Autopartitioning Scheme for Aster nCluster :: SAS/ACCESS(R) 9.3 for Relational Databases: Reference, Second Edition

Overview

Autopartitioning for SAS/ACCESS Interface to Aster nCluster is a modulo (MOD) function method. For general information about this feature, see Autopartitioning Techniques in SAS/ACCESS.

Autopartitioning Restrictions

SAS/ACCESS Interface to Aster nCluster places additional restrictions on the columns that you can use for the partitioning column during the autopartitioning phase. Here is how columns are partitioned.

SQL_INTEGER, SQL_BIT, SQL_SMALLINT, and SQL_TINYINT columns are given preference.
You can use SQL_DECIMAL, SQL_DOUBLE, SQL_FLOAT, SQL_NUMERIC, and SQL_REAL columns for partitioning under these conditions:
- Aster nCluster supports converting these types to SQL_INTEGER by using the INTEGER cast function.
- The precision minus the scale of the column is greater than 0 but less than 10—namely, 0<(precision-scale)<10.

Nullable Columns

If you select a nullable column for autopartitioning, the

OR<column-name>IS
                     NULL

SQL statement is appended at the end of the SQL code that is generated for the threaded Read. This ensures that any possible NULL values are returned in the result set. Also, if the column to be used for the partitioning is SQL_BIT, the number of threads are automatically changed to two, regardless of DBSLICEPARM= option setting.

Using WHERE Clauses

Autopartitioning does not select a column to be the partitioning column if it appears in a WHERE clause. For example, this DATA step could not use a threaded Read to retrieve the data. All numeric columns in the table are in the WHERE clause:

DATA work.locemp;
    SET trlib.MYEMPS;
    WHERE EMPNUM<=30 and ISTENURE=0 and
       SALARY<=35000 and NUMCLASS>2;
run;

Using DBSLICEPARM=

SAS/ACCESS Interface to Aster nCluster defaults to three threads when you use autopartitioning but do not specify a maximum number of threads in to use for the threaded Read. See DBSLICEPARM= LIBNAME option.

Using DBSLICE=

You might achieve the best possible performance when using threaded Reads by specifying the DBSLICE= data set option for Aster nCluster in your SAS operation. Using DBSLICE= allows connections to individual partitions so that you can configure an Aster nCluster data source for each partition. Use this option to specify both the data source and the WHERE clause for each partition.

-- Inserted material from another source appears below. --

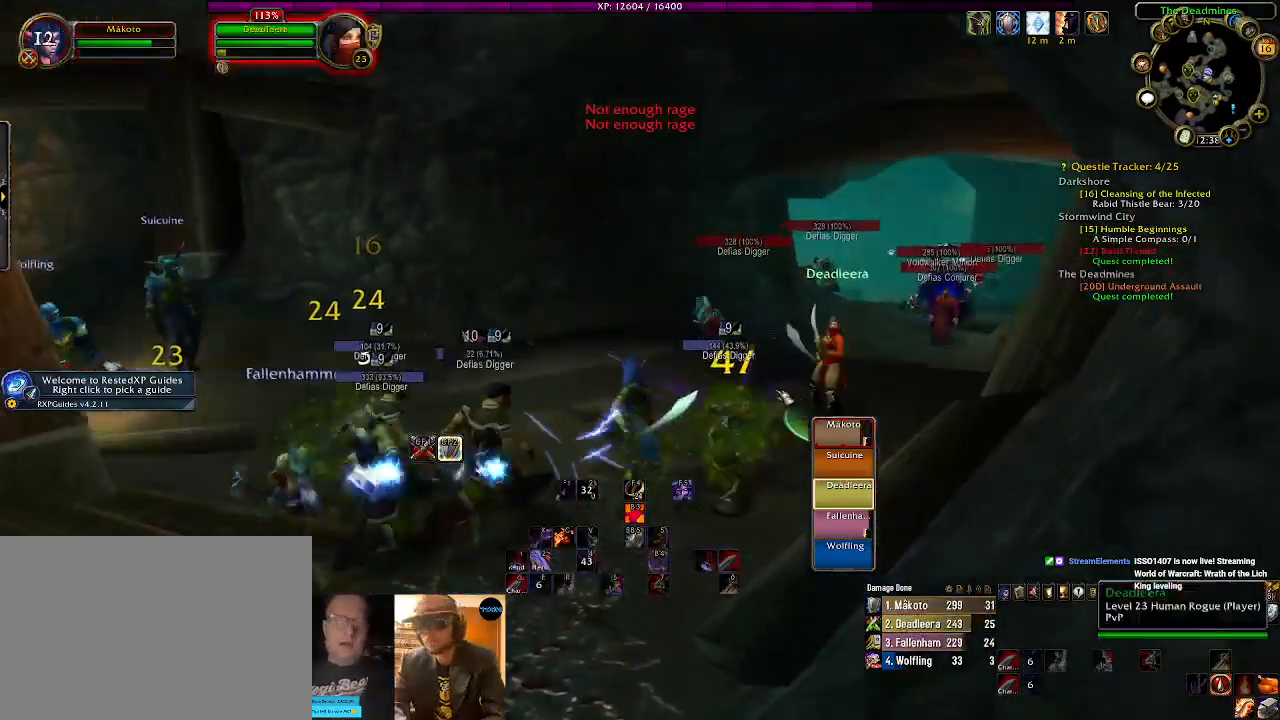
{"keys": [], "mouse": ["right"], "events": [[84, "d", "down"], [100, "mouse_right", "down"], [200, "d", "up"]]}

proc print data=trilb.MYEMPS(DBSLICE=(DSN1='EMPNUM BETWEEN 1 AND 33'
DSN2='EMPNUM BETWEEN 34 AND 66'
DSN3='EMPNUM BETWEEN 67 AND 100'));
run;

Using the DATASOURCE= option is not required to use DBSLICE= option with threaded Reads.

Using DBSLICE= works well when the table that you want to read is not stored in multiple partitions. It gives you flexibility in column selection. For example, if you know that the STATE column in your employee table contains only a few distinct values, you can customize your DBSLICE= option accordingly.

data work.locemp;
   set trlib2.MYEMP(DBSLICE=("STATE='FL'" "STATE='GA'"
     "STATE='SC'" "STATE='VA'" "STATE='NC'"));
where EMPNUM<=30 and ISTENURE=0 and SALARY<=35000 and NUMCLASS>2;
run;